─── Recorded data ───

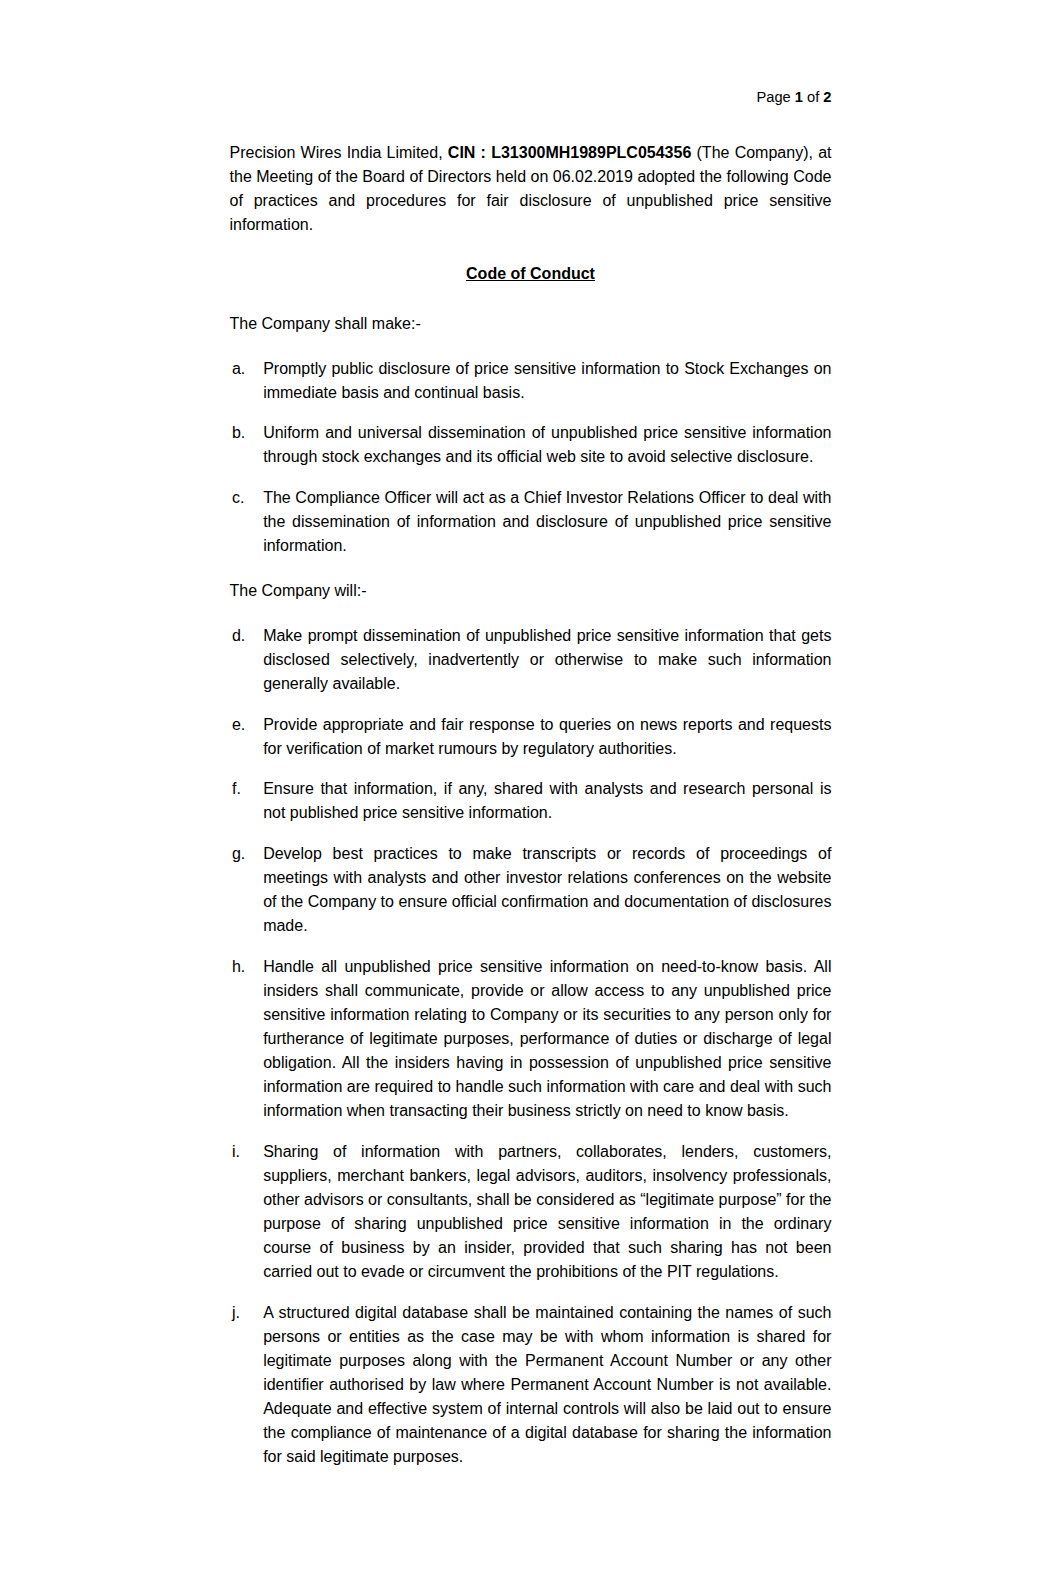Page 1 of 2
Precision Wires India Limited, CIN : L31300MH1989PLC054356 (The Company), at the Meeting of the Board of Directors held on 06.02.2019 adopted the following Code of practices and procedures for fair disclosure of unpublished price sensitive information.
Code of Conduct
The Company shall make:-
a. Promptly public disclosure of price sensitive information to Stock Exchanges on immediate basis and continual basis.
b. Uniform and universal dissemination of unpublished price sensitive information through stock exchanges and its official web site to avoid selective disclosure.
c. The Compliance Officer will act as a Chief Investor Relations Officer to deal with the dissemination of information and disclosure of unpublished price sensitive information.
The Company will:-
d. Make prompt dissemination of unpublished price sensitive information that gets disclosed selectively, inadvertently or otherwise to make such information generally available.
e. Provide appropriate and fair response to queries on news reports and requests for verification of market rumours by regulatory authorities.
f. Ensure that information, if any, shared with analysts and research personal is not published price sensitive information.
g. Develop best practices to make transcripts or records of proceedings of meetings with analysts and other investor relations conferences on the website of the Company to ensure official confirmation and documentation of disclosures made.
h. Handle all unpublished price sensitive information on need-to-know basis. All insiders shall communicate, provide or allow access to any unpublished price sensitive information relating to Company or its securities to any person only for furtherance of legitimate purposes, performance of duties or discharge of legal obligation. All the insiders having in possession of unpublished price sensitive information are required to handle such information with care and deal with such information when transacting their business strictly on need to know basis.
i. Sharing of information with partners, collaborates, lenders, customers, suppliers, merchant bankers, legal advisors, auditors, insolvency professionals, other advisors or consultants, shall be considered as “legitimate purpose” for the purpose of sharing unpublished price sensitive information in the ordinary course of business by an insider, provided that such sharing has not been carried out to evade or circumvent the prohibitions of the PIT regulations.
j. A structured digital database shall be maintained containing the names of such persons or entities as the case may be with whom information is shared for legitimate purposes along with the Permanent Account Number or any other identifier authorised by law where Permanent Account Number is not available. Adequate and effective system of internal controls will also be laid out to ensure the compliance of maintenance of a digital database for sharing the information for said legitimate purposes.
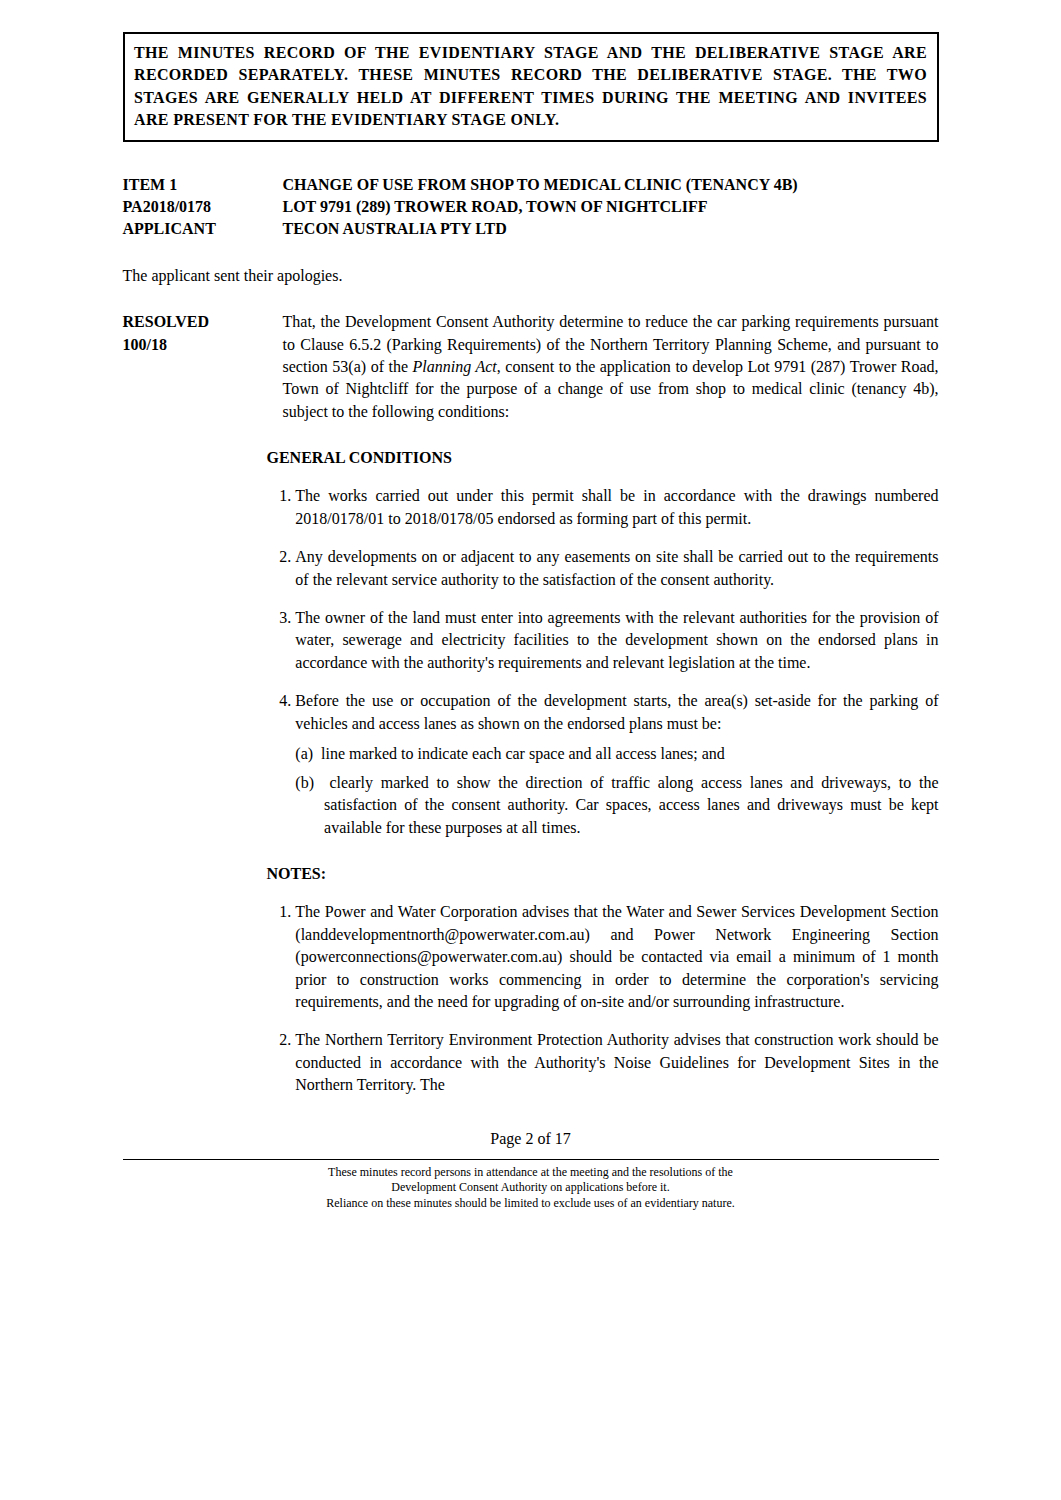The minutes record of the evidentiary stage and the deliberative stage are recorded separately. These minutes record the deliberative stage. The two stages are generally held at different times during the meeting and invitees are present for the evidentiary stage only.
Item 1
Change of use from shop to medical clinic (tenancy 4B)
PA2018/0178
Lot 9791 (289) Trower Road, Town of Nightcliff
Applicant
Tecon Australia Pty Ltd
The applicant sent their apologies.
Resolved
100/18
That, the Development Consent Authority determine to reduce the car parking requirements pursuant to Clause 6.5.2 (Parking Requirements) of the Northern Territory Planning Scheme, and pursuant to section 53(a) of the Planning Act, consent to the application to develop Lot 9791 (287) Trower Road, Town of Nightcliff for the purpose of a change of use from shop to medical clinic (tenancy 4b), subject to the following conditions:
General Conditions
The works carried out under this permit shall be in accordance with the drawings numbered 2018/0178/01 to 2018/0178/05 endorsed as forming part of this permit.
Any developments on or adjacent to any easements on site shall be carried out to the requirements of the relevant service authority to the satisfaction of the consent authority.
The owner of the land must enter into agreements with the relevant authorities for the provision of water, sewerage and electricity facilities to the development shown on the endorsed plans in accordance with the authority's requirements and relevant legislation at the time.
Before the use or occupation of the development starts, the area(s) set-aside for the parking of vehicles and access lanes as shown on the endorsed plans must be:
(a) line marked to indicate each car space and all access lanes; and
(b) clearly marked to show the direction of traffic along access lanes and driveways, to the satisfaction of the consent authority. Car spaces, access lanes and driveways must be kept available for these purposes at all times.
Notes:
The Power and Water Corporation advises that the Water and Sewer Services Development Section (landdevelopmentnorth@powerwater.com.au) and Power Network Engineering Section (powerconnections@powerwater.com.au) should be contacted via email a minimum of 1 month prior to construction works commencing in order to determine the corporation's servicing requirements, and the need for upgrading of on-site and/or surrounding infrastructure.
The Northern Territory Environment Protection Authority advises that construction work should be conducted in accordance with the Authority's Noise Guidelines for Development Sites in the Northern Territory. The
Page 2 of 17
These minutes record persons in attendance at the meeting and the resolutions of the
Development Consent Authority on applications before it.
Reliance on these minutes should be limited to exclude uses of an evidentiary nature.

───

From the material above, set down exactly the lines starting at the one with "d. Make prompt" and ending at the one with "g. Develop best", end lines included.

d. Make prompt dissemination of unpublished price sensitive information that gets disclosed selectively, inadvertently or otherwise to make such information generally available.
e. Provide appropriate and fair response to queries on news reports and requests for verification of market rumours by regulatory authorities.
f. Ensure that information, if any, shared with analysts and research personal is not published price sensitive information.
g. Develop best practices to make transcripts or records of proceedings of meetings with analysts and other investor relations conferences on the website of the Company to ensure official confirmation and documentation of disclosures made.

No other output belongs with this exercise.